A sentença de segundo grau prevê que a multa deverá ser destinada ao Fundo de Reparação de Interesses Difusos Lesados. Os valores de ingressos eventualmente vendidos para apresentações do filme terão o mesmo destino, conforme o Tribunal decidiu.
O filme usou recursos de R$ 40 mil do Fundo de Investimentos Culturais de Mato Grosso do Sul. Para o MPF, isso “torna ainda mais grave e reprovável a difusão de discurso de ódio e intolerância feita pelo filme, financiado com dinheiro público”.
O que é - O curta, conforme o órgão ministerial define, retrata basicamente diálogo travado entre quatro personagens, dois fazendeiros que pegam carona com um casal rumo a Sidrolândia (MS). “Durante o trajeto, expõem os sentimentos dos produtores rurais em relação aos índios, oportunidade em que são veiculados ideais preconceituosos, repletos de ódio étnico”, descreve o texto.
Nos minutos finais, na análise do MPF, a incitação à violência é escancarada. “Um dos personagens, que diz ao longo do filme ter estudado o tema em sua tese de doutorado, afirma que o quadro dos conflitos relacionados às terras indígenas – quadro chamado pelo personagem de "invasão dos índios" – vai durar até ser mudado por um “banho de sangue”
Liberdade de expressão x dignidade humana – A ação foi movida na Justiça Federal de Mato Grosso do Sul, que julgou improcedente o pedido, sob o fundamento de que a obra produzida pelo réu não excedeu os limites do regular exercício do direito à liberdade de expressão.

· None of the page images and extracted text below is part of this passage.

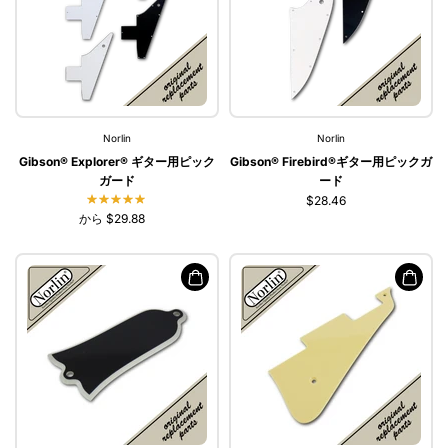
Norlin
Norlin
Gibson® Explorer® ギター用ピック
Gibson® Firebird®ギター用ピックガ
ガード
ード
$28.46
から $29.88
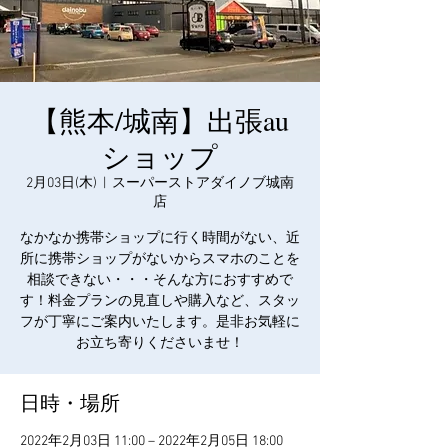
【熊本/城南】出張au
ショップ
2月03日(木)
  |  
スーパーストアダイノブ城南
店
なかなか携帯ショップに行く時間がない、近
所に携帯ショップがないからスマホのことを
相談できない・・・そんな方におすすめで
す！料金プランの見直しや購入など、スタッ
フが丁寧にご案内いたします。是非お気軽に
お立ち寄りくださいませ！
日時・場所
2022年2月03日 11:00 – 2022年2月05日 18:00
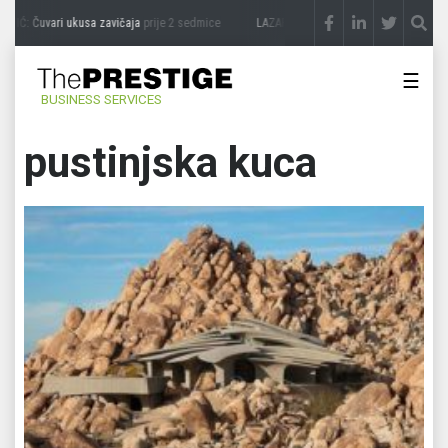
IĆ: Čuvari ukusa zavičaja
prije 2 sedmice
LAZAR ĐURIĆ: Promocija potencijal pret
☰
BUSINESS SERVICES
pustinjska kuca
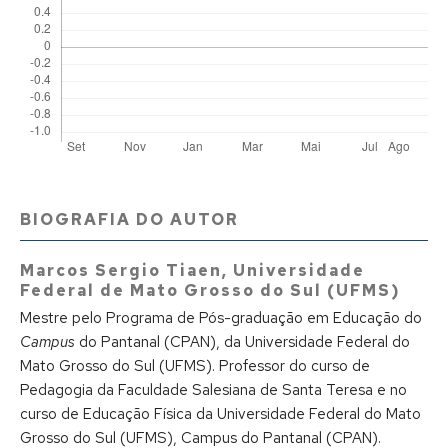
BIOGRAFIA DO AUTOR
Marcos Sergio Tiaen,
Universidade
Federal de Mato Grosso do Sul (UFMS)
Mestre pelo Programa de Pós-graduação em Educação do
Campus
do Pantanal (CPAN), da Universidade Federal do
Mato Grosso do Sul (UFMS). Professor do curso de
Pedagogia da Faculdade Salesiana de Santa Teresa e no
curso de Educação Física da Universidade Federal do Mato
Grosso do Sul (UFMS), Campus do Pantanal (CPAN).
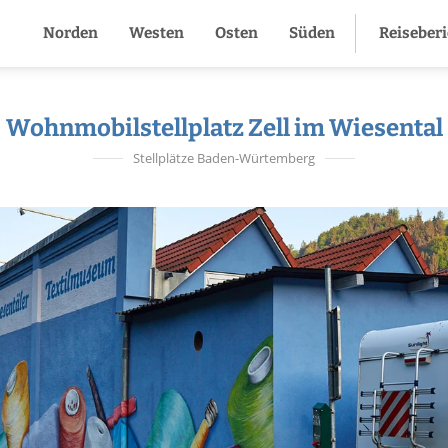
Norden
Westen
Osten
Süden
Reiseber
Wohnmobilstellplatz Zell im Wiesental
Stellplätze Baden-Würtemberg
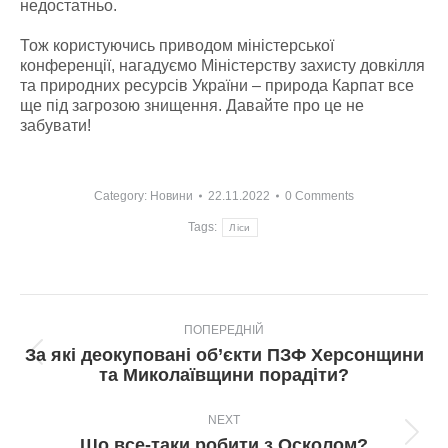
недостатньо.
Тож користуючись приводом міністерської
конференції, нагадуємо Міністерству захисту довкілля
та природних ресурсів України – природа Карпат все
ще під загрозою знищення. Давайте про це не
забувати!
Category:
Новини
22.11.2022
0 Comments
Tags:
Ліси
Post
ПОПЕРЕДНІЙ
navigation
За які деокуповані об’єкти ПЗФ Херсонщини
Попередній
та Миколаївщини порадіти?
пост:
NEXT
Next
Що все-таки робити з Осколом?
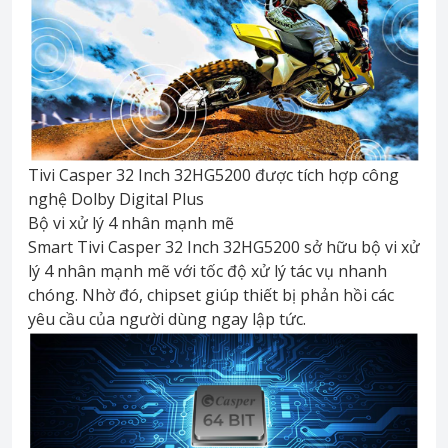
Tivi Casper 32 Inch 32HG5200 được tích hợp công
nghệ Dolby Digital Plus
Bộ vi xử lý 4 nhân mạnh mẽ
Smart Tivi Casper 32 Inch 32HG5200 sở hữu bộ vi xử
lý 4 nhân mạnh mẽ với tốc độ xử lý tác vụ nhanh
chóng. Nhờ đó, chipset giúp thiết bị phản hồi các
yêu cầu của người dùng ngay lập tức.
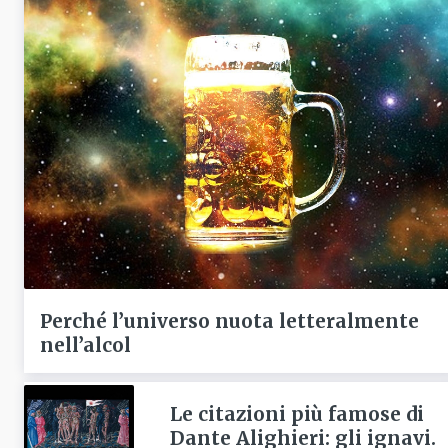
Perché l’universo nuota letteralmente
nell’alcol
Le citazioni più famose di
Dante Alighieri: gli ignavi.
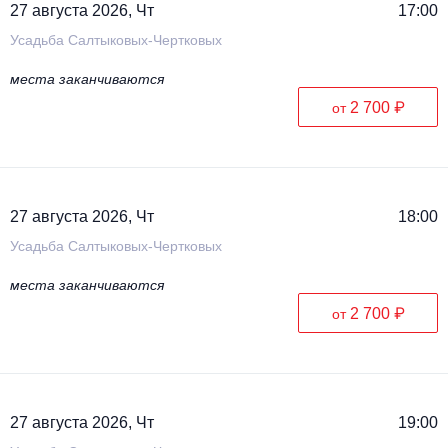
27 августа 2026, Чт
17:00
Усадьба Салтыковых-Чертковых
места заканчиваются
2 700 ₽
от
27 августа 2026, Чт
18:00
Усадьба Салтыковых-Чертковых
места заканчиваются
2 700 ₽
от
27 августа 2026, Чт
19:00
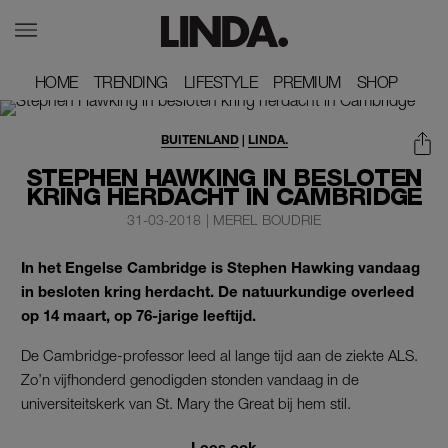
HOME
HOME
TRENDING
TRENDING
LIFESTYLE
LIFESTYLE
PREMIUM
PREMIUM
SHOP
SHOP
BUITENLAND
|
LINDA.
STEPHEN HAWKING IN BESLOTEN
KRING HERDACHT IN CAMBRIDGE
31-03-2018
|
MEREL BOUDRIE
In het Engelse Cambridge is Stephen Hawking vandaag
in besloten kring herdacht. De natuurkundige overleed
op 14 maart, op 76-jarige leeftijd.
De Cambridge-professor leed al lange tijd aan de ziekte ALS.
Zo’n vijfhonderd genodigden stonden vandaag in de
universiteitskerk van St. Mary the Great bij hem stil.
Lees ook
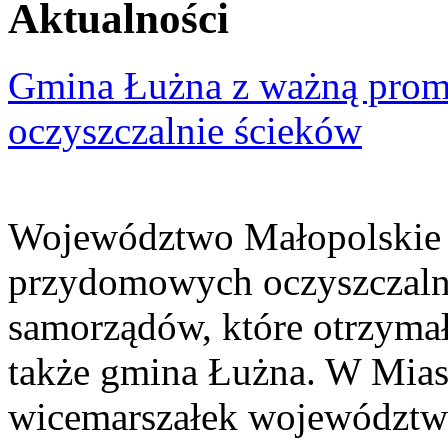
Aktualności
Gmina Łużna z ważną prom
oczyszczalnie ścieków
Województwo Małopolskie 
przydomowych oczyszczaln
samorządów, które otrzymały
także gmina Łużna. W Miast
wicemarszałek województwa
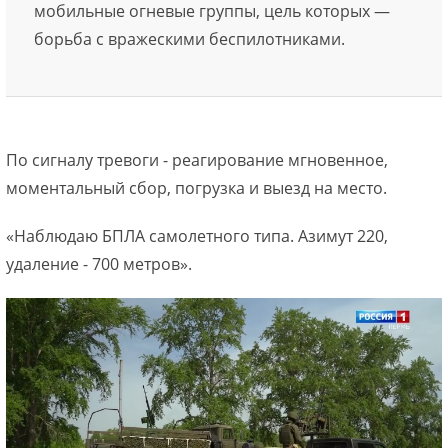
мобильные огневые группы, цель которых —
борьба с вражескими беспилотниками.
По сигналу тревоги - реагирование мгновенное,
моментальный сбор, погрузка и выезд на место.
«Наблюдаю БПЛА самолетного типа. Азимут 220,
удаление - 700 метров».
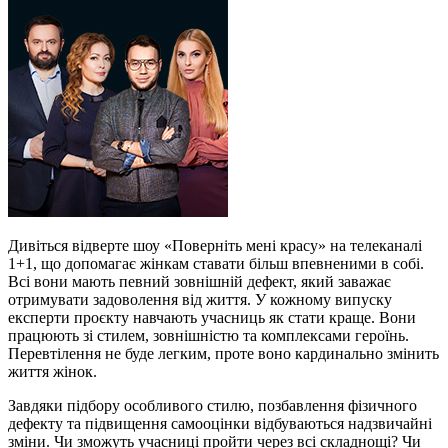
Дивіться відверте шоу «Поверніть мені красу» на телеканалі
1+1, що допомагає жінкам ставати більш впевненими в собі.
Всі вони мають певний зовнішній дефект, який заважає
отримувати задоволення від життя. У кожному випуску
експерти проєкту навчають учасниць як стати краще. Вони
працюють зі стилем, зовнішністю та комплексами героїнь.
Перевтілення не буде легким, проте воно кардинально змінить
життя жінок.
Завдяки підбору особливого стилю, позбавлення фізичного
дефекту та підвищення самооцінки відбуваються надзвичайні
зміни. Чи зможуть учасниці пройти через всі складнощі? Чи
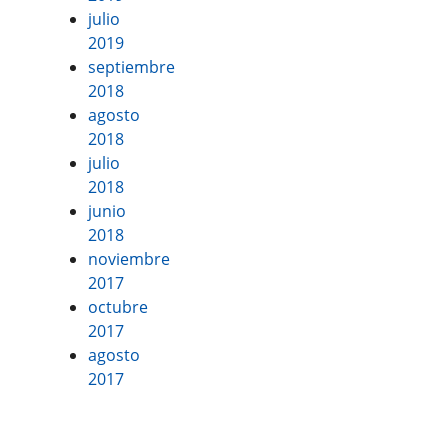
julio
2019
septiembre
2018
agosto
2018
julio
2018
junio
2018
noviembre
2017
octubre
2017
agosto
2017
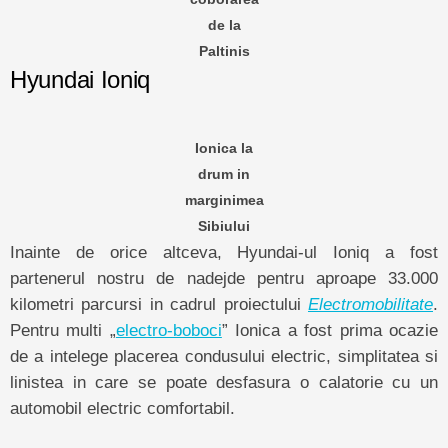
de la
Paltinis
Hyundai Ioniq
Ionica la
drum in
marginimea
Sibiului
Inainte de orice altceva, Hyundai-ul Ioniq a fost
partenerul nostru de nadejde pentru aproape 33.000
kilometri parcursi in cadrul proiectului
Electromobilitate
.
Pentru multi „
electro-boboci
” Ionica a fost prima ocazie
de a intelege placerea condusului electric, simplitatea si
linistea in care se poate desfasura o calatorie cu un
automobil electric comfortabil.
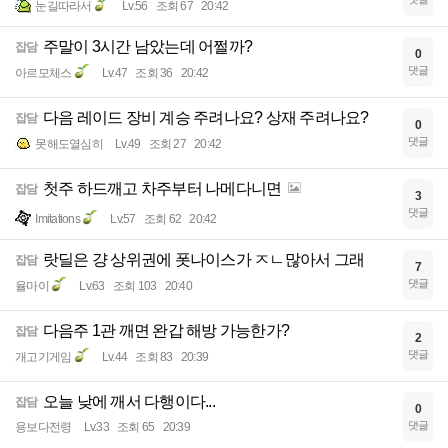
눈길따라서
Lv.56
조회 67
20:42
주말이 3시간 남았는데 어쩔까?
잡담
0
댓글
아르모체스
Lv.47
조회 36
20:42
다음 레이드 장비 계승 주려나요? 상재 주려나요?
잡담
0
댓글
못해도열심히
Lv.49
조회 27
20:42
첫주 하드깨고 차주부터 나메다니면
잡담
3
댓글
Imitations
Lv.57
조회 62
20:42
랏딜은 걍 상위권에 폿나이스가 ㅈㄴ많아서 그래
잡담
7
댓글
율마이
Lv.63
조회 103
20:40
다음주 1관 깨면 완갑 해방 가능한가?
잡담
2
댓글
개고기게임
Lv.44
조회 83
20:39
오늘 낮에 깨서 다행이다...
잡담
0
댓글
용보다전령
Lv.33
조회 65
20:39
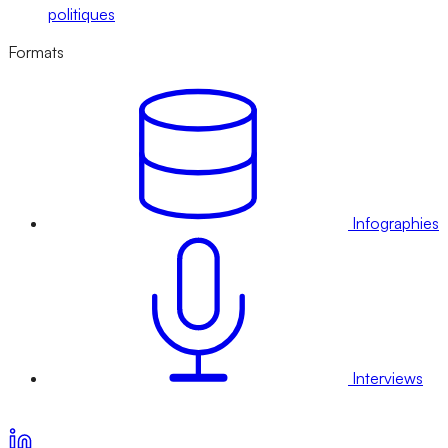
politiques
Formats
Infographies
Interviews
Voir nos offres d’abonnement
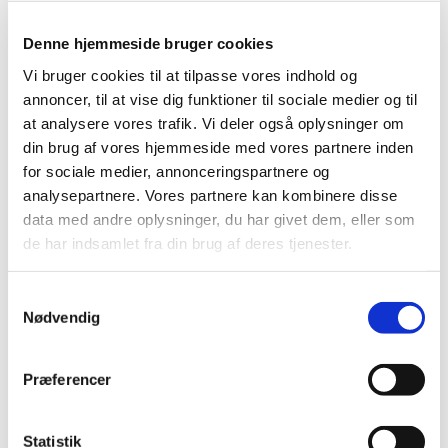
Kontakt Pernille Rasmussen på:
Denne hjemmeside bruger cookies
Mobil: +45 31521240
Mail: pernilleegholm@live.dk
Vi bruger cookies til at tilpasse vores indhold og
annoncer, til at vise dig funktioner til sociale medier og til
Alle er velkomne – uanset om du er vant til at
at analysere vores trafik. Vi deler også oplysninger om
komme i kirke eller ej. Tag din baby under armen,
din brug af vores hjemmeside med vores partnere inden
og kom og vær med til at fylde sognegården med
for sociale medier, annonceringspartnere og
sang og smil.
analysepartnere. Vores partnere kan kombinere disse
data med andre oplysninger, du har givet dem, eller som
de har indsamlet fra din brug af deres tjenester.
Samtykkevalg
Nødvendig
Præferencer
Statistik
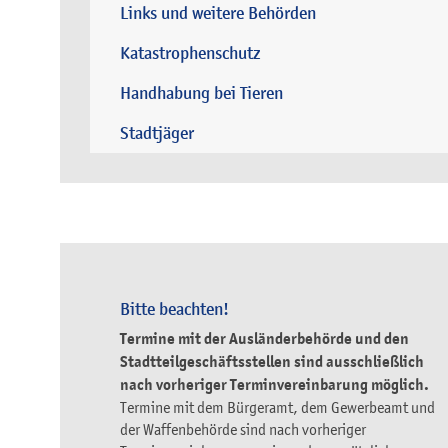
Links und weitere Behörden
Katastrophenschutz
Handhabung bei Tieren
Stadtjäger
Bitte beachten!
Termine mit der Ausländerbehörde und den
Stadtteilgeschäftsstellen sind ausschließlich
nach vorheriger Terminvereinbarung möglich.
Termine mit dem Bürgeramt, dem Gewerbeamt und
der Waffenbehörde sind nach vorheriger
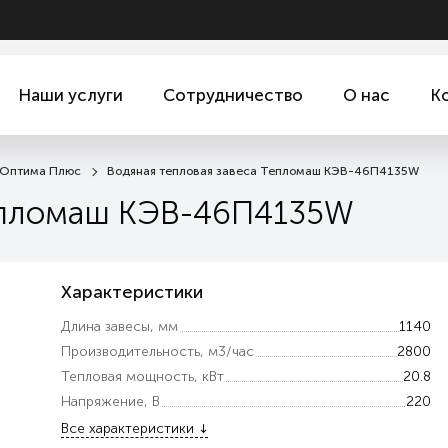
Наши услуги
Сотрудничество
О нас
К
 Оптима Плюс
Водяная тепловая завеса Тепломаш КЭВ-46П4135W
Тепломаш КЭВ-46П4135W
Характеристики
Длина завесы, мм
1140
Производительность, м3/час
2800
Тепловая мощность, кВт
20.8
Напряжение, В
220
Все характеристики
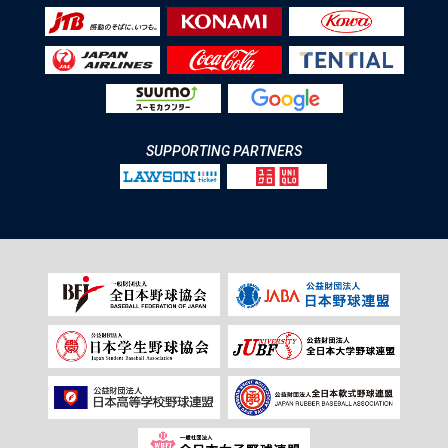
SUPPORTING PARTNERS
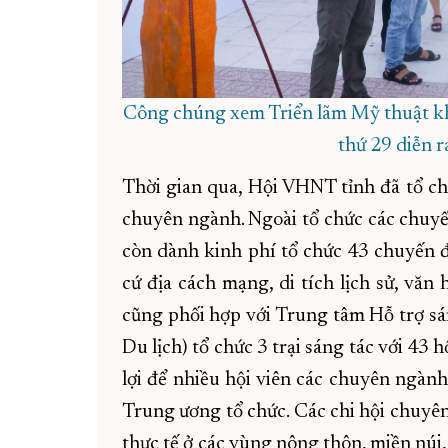
Công chúng xem Triển lãm Mỹ thuật kh
thứ 29 diễn r
Thời gian qua, Hội VHNT tỉnh đã tổ chứ
chuyên ngành. Ngoài tổ chức các chuyến
còn dành kinh phí tổ chức 43 chuyến đ
cứ địa cách mạng, di tích lịch sử, văn
cũng phối hợp với Trung tâm Hỗ trợ sá
Du lịch) tổ chức 3 trại sáng tác với 43 
lợi để nhiều hội viên các chuyên ngành
Trung ương tổ chức. Các chi hội chuyê
thực tế ở các vùng nông thôn, miền núi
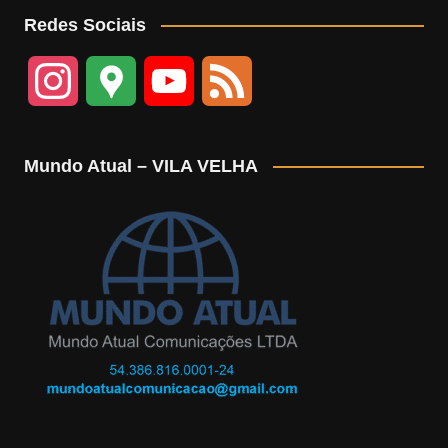
Redes Sociais
I
G
Y
F
n
o
o
e
Mundo Atual – VILA VELHA
s
o
u
e
t
g
T
d
a
l
u
g
e
b
r
M
e
a
a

Diante disso, o MPF recorreu ao TRF, pedindo reforma da sentença.
O procurador regional da República Paulo Thadeu Gomes da Silva, em seu parecer, lembrou que, embora seja um direito fundamental, a liberdade de expressão não é um direito absoluto e que o próprio ordenamento jurídico impõe alguns limites e restrições a ele. “Os diálogos e cenas construídas pelo diretor acionado violam garantias que vedam qualquer modalidade de preconceito e discriminação”, afirma o procurador.
De acordo com o raciocínio apresentado, quando a liberdade de expressão entra em conflito com outros direitos fundamentais, “deve-se equacioná-lo mediante ponderação de interesses, balizada pelo princípio da proporcionalidade”.
De acordo com o MPF, o procurador aponta, no entanto, que a dignidade é um bem “intocável, o que significa dizer que ela não pode ser objeto de ponderação com outros direitos fundamentais, devendo prevalecer o princípio da dignidade.
Acolhendo tais argumentos, a 1ª turma do TRF3, por maioria de votos, condenou o réu ao pagamento de multa por dano moral coletivo às comunidades indígenas, por propagação de discurso de ódio em seu filme.
Como a decisão é de segundo grau, ainda cabe recurso pela defesa do cineasta.